美術館とある女性を巡る思い出
今日はふとしたきっかけから、ある美術館に足を運びました。
現在開催中の企画展には心引かれなかったので、常設展を見ることにしました。
何度も見たことがあるため、特に注意を払うことなく作品を見てまわったのですが、
ある作品の前で私は茫然と立ち尽くすことになったのです。
実はこの美術館は数年前、ある女性とデートをした思い出の場所なのです。
友人の紹介で知り合ったその女性は、私と同様、美術が趣味。
共通の趣味があるということで意気投合し、何度かのメールのやり取りの後、美術館でのデートにこぎつけたのです。
女性に慣れていない私は終始緊張をしていて、デート全体が成功だったのかは分かりませんが、
それでも美術を巡る話しは楽しめたと記憶しています。
その後も美術館でのデートを数回重ねましたが、
残念ながら、その女性とは交際に至らず、疎遠になってしまいました。
その理由はいろいろとありますが、一つ大きな理由として当時の私を巡る状況があったと思います。
当時私はある困難に直面していました。
あれこれと手をつくしたのですが問題は解決せず、それがあらゆる面での自信の喪失につながったのです。

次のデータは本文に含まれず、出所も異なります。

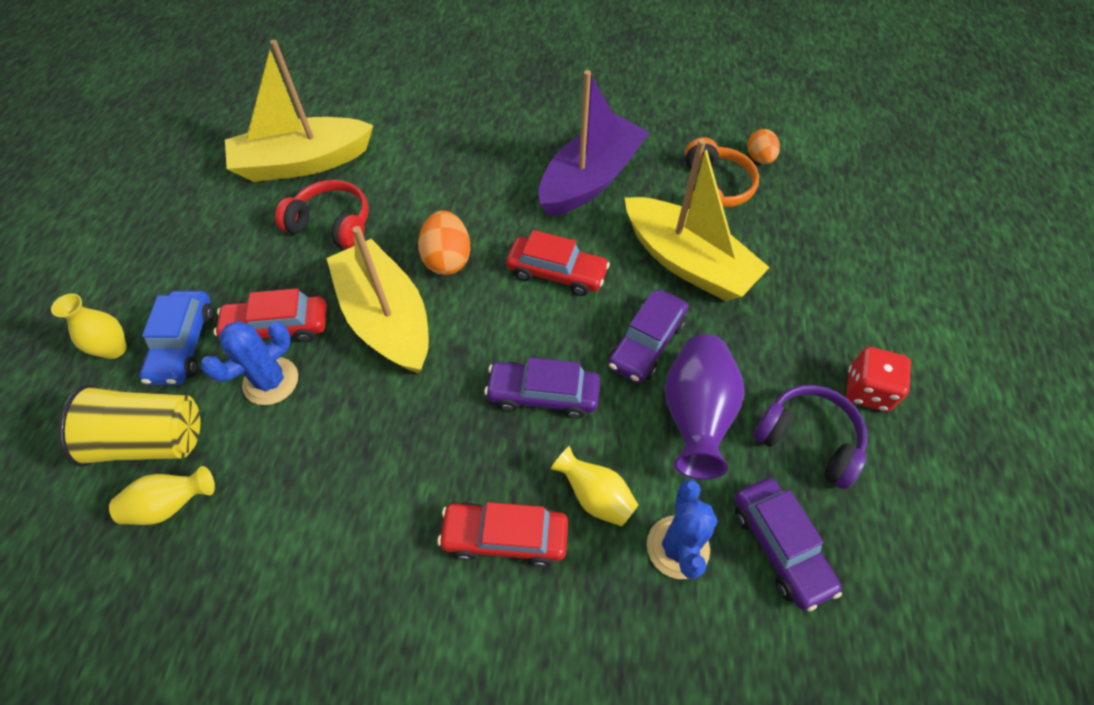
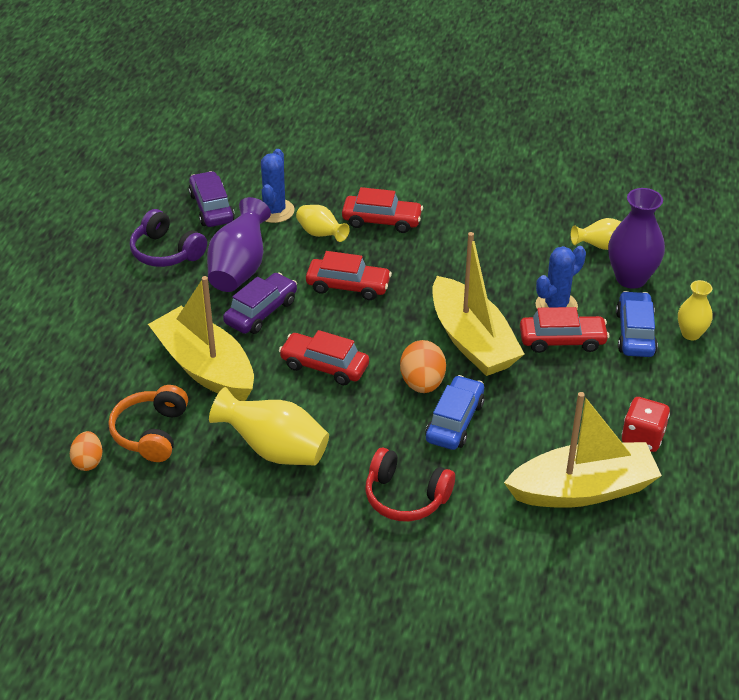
camera: 175 degrees left, 15 degrees down
(152, 440) = (631, 278): yellow cup -> purple vase
(332, 225) = (536, 421): red headphones -> red headphones (406, 496)
(415, 219) = (455, 421): none -> blue car
(543, 394) = (348, 286): purple car -> red car
(590, 179) = (274, 450): purple boat -> yellow vase
(867, 390) = (106, 274): red dice -> red dice (642, 437)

彼女の前では明るく振る舞おうとしたものの、どこかでそうした自信の無さが出てしまったのでしょう。
そうした振る舞いに失望した彼女は私から離れていったのだと思います。
さて、冒頭の絵に話しを戻します。そのルノワールによる絵に描かれた女性が、実は先の女性に似ているのです。
とくにこの絵を見るつもりで美術館に来たわけではなかったのですが、
今の私の心の中にある何かが私をこの絵の前に連れてきたのかもしれません。
数年の歳月は長く、今の私は当時の私ではありません。彼女はどう変わっているのでしょうか。